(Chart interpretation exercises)
================================
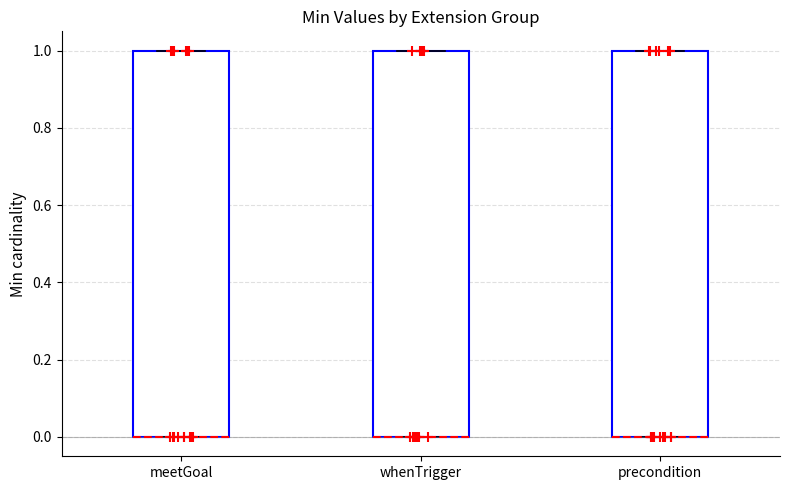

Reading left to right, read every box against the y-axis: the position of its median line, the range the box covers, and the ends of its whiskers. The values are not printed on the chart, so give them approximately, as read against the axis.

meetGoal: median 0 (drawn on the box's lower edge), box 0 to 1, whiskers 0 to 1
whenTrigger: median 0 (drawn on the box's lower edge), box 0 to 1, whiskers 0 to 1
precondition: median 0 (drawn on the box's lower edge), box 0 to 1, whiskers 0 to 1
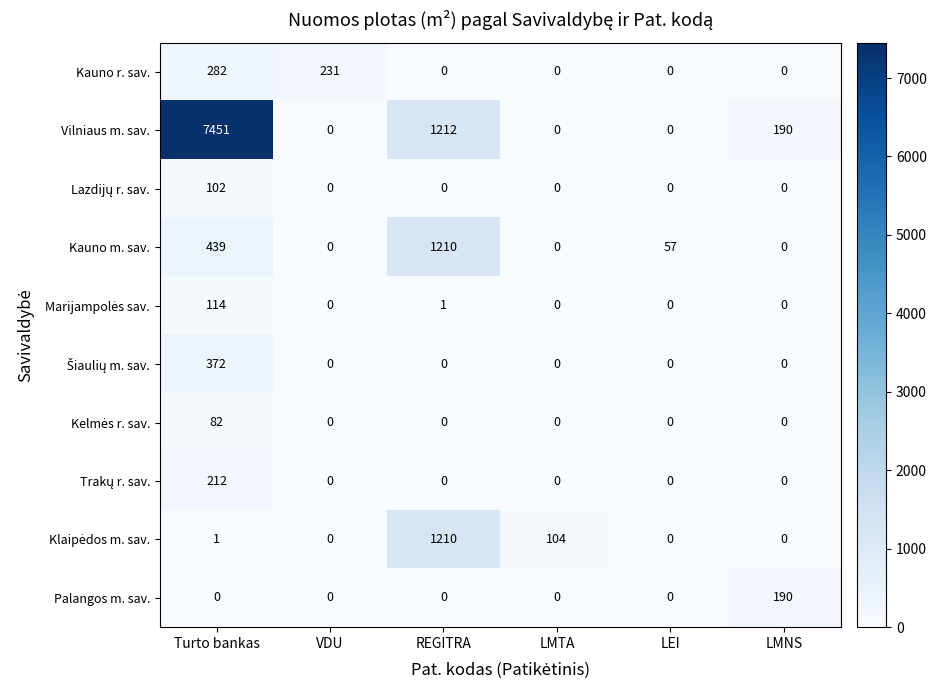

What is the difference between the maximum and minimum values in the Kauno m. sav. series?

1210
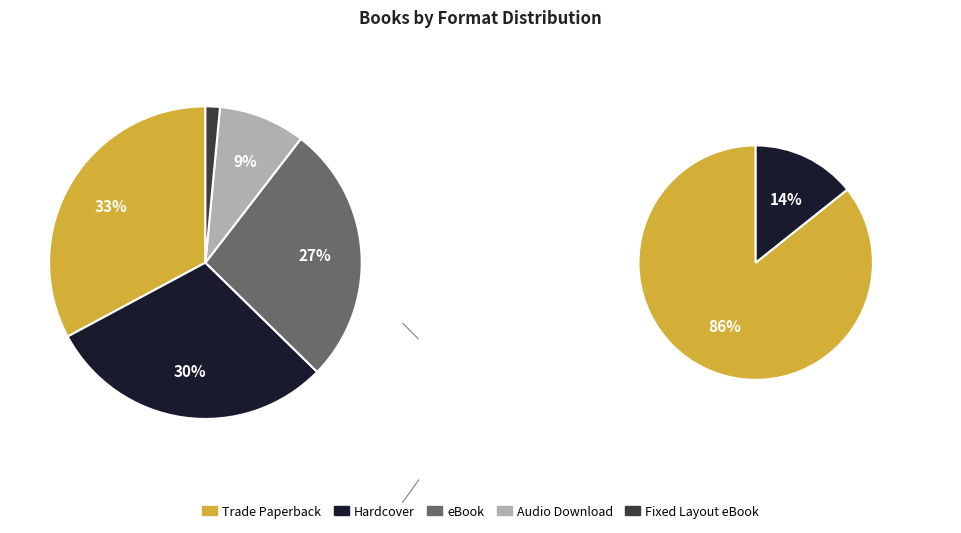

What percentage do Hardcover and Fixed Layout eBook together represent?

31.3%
================================
• [What is being asked] Please restate all of the material above with "approximately" replaced by "roughly" and nothing else changed, leaving out the pictures.

• [Finished task]
Reading left to right, read every box against the y-axis: the position of its median line, the range the box covers, and the ends of its whiskers. The values are not printed on the chart, so give them roughly, as read against the axis.

meetGoal: median 0 (drawn on the box's lower edge), box 0 to 1, whiskers 0 to 1
whenTrigger: median 0 (drawn on the box's lower edge), box 0 to 1, whiskers 0 to 1
precondition: median 0 (drawn on the box's lower edge), box 0 to 1, whiskers 0 to 1

What is the difference between the maximum and minimum values in the Kauno m. sav. series?

1210

What percentage do Hardcover and Fixed Layout eBook together represent?

31.3%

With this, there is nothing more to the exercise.